Le jugement sera donc infirmé en ce qu'il a condamné M. [D], à compter du mois suivant la signification de la présente décision, à payer une indemnité d'occupation de 223,44 euros à la société Les Grands Gâts et ce, jusqu'à libération effective de la parcelle de son chalet mobile et rejeté les demandes plus amples de la société Les Grands Gâts relatives au paiement de l'arriéré d'indemnité d'occupation.
IV- Sur les frais de procédure
Le jugement sera confirmé en ses chefs statuant sur les dépens et les frais irrépétibles.

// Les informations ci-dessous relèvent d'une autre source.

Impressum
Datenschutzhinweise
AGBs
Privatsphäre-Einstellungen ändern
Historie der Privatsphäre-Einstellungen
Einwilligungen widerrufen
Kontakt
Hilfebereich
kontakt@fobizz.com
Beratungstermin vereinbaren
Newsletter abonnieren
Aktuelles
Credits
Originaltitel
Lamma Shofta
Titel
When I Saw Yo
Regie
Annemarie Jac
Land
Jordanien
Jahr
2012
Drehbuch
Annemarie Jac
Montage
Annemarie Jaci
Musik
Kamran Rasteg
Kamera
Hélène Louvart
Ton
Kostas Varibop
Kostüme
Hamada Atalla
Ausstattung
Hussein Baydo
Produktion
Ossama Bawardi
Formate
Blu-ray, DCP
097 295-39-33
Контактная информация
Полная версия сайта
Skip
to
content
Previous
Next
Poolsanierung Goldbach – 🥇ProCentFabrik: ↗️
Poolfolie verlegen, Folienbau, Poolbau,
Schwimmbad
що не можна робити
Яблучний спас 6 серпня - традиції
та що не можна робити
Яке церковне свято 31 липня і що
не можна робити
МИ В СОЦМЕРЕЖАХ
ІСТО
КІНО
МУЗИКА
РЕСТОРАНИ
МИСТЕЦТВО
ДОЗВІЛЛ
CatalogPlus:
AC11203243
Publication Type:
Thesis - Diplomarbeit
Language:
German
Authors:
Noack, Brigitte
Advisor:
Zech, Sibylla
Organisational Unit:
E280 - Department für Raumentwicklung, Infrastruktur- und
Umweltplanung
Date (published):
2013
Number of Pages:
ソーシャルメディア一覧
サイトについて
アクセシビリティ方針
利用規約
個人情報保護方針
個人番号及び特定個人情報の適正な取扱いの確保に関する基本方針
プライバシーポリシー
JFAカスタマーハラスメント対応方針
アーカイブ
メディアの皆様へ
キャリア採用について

M. [D] sera condamné aux dépens d'appel avec application de l'article 699 du code de procédure civile. Les frais d'huissier de justice sollicités par la société Les Grands Gâts au titre des frais d'expulsion ne peuvent être inclus dans les dépens de la présente instance, mais relèvent des dépens d'exécution du jugement du tribunal de grande instance de Blois du 28 novembre 2019 ayant prononcé l'expulsion de M. [D].
Compte-tenu de la nature du litige, les demandes fondées sur l'article 700 du code de procédure civile seront rejetées.
PAR CES MOTIFS,
Statuant publiquement, par arrêt contradictoire et en dernier ressort,
INFIRME le jugement du tribunal judiciaire de Blois du 7 juin 2022, en ce qu'il a :
- rejeté la demande de restitution de la caution formulée par M. [D] ;
- condamné M. [D], à compter du mois suivant la signification de la présente décision, à payer une indemnité d'occupation de 223,44 euros à la société Les Grands Gâts et ce, jusqu'à libération effective de la parcelle de son chalet mobile ;
- rejeté les demandes plus amples de la société Les Grands Gâts relatives au paiement de l'arriéré d'indemnité d'occupation ;
CONFIRME le jugement en ses autres dispositions critiquées ;
STATUANT À NOUVEAU sur les chefs infirmés et Y AJOUTANT :
DÉCLARE IRRECEVABLE la demande de résolution du contrat de vente du chalet formée par M. [D] à l'encontre de la société Les Grands Gâts ;
DÉCLARE RECEVABLE les demandes indemnitaires formées par M. [D] à l'encontre de la société Les Grands Gâts ;
CONDAMNE la société Les Grands Gâts à rembourser à M. [D] le dépôt de garantie d'un montant de 364,66 euros ;
CONDAMNE M. [D] à payer à la société Les Grands Gâts une indemnité d'occupation sur la période du 11 novembre 2020 au le 12 octobre 2022, à hauteur de 4 930,97 euros ;
CONDAMNE M. [D] aux entiers dépens d'appel ;
AUTORISE les avocats de la cause à recouvrer directement et à leur profit, contre la partie condamnée aux dépens, ceux dont ils ont fait l'avance sans avoir reçu provision ;
REJETTE les demandes fondées sur l'article 700 du code de procédure civile.
Arrêt signé par Mme Nathalie LAUER, Présidente de Chambre et Mme Karine DUPONT, Greffier, auquel la minute de la décision a été remise par le magistrat signataire.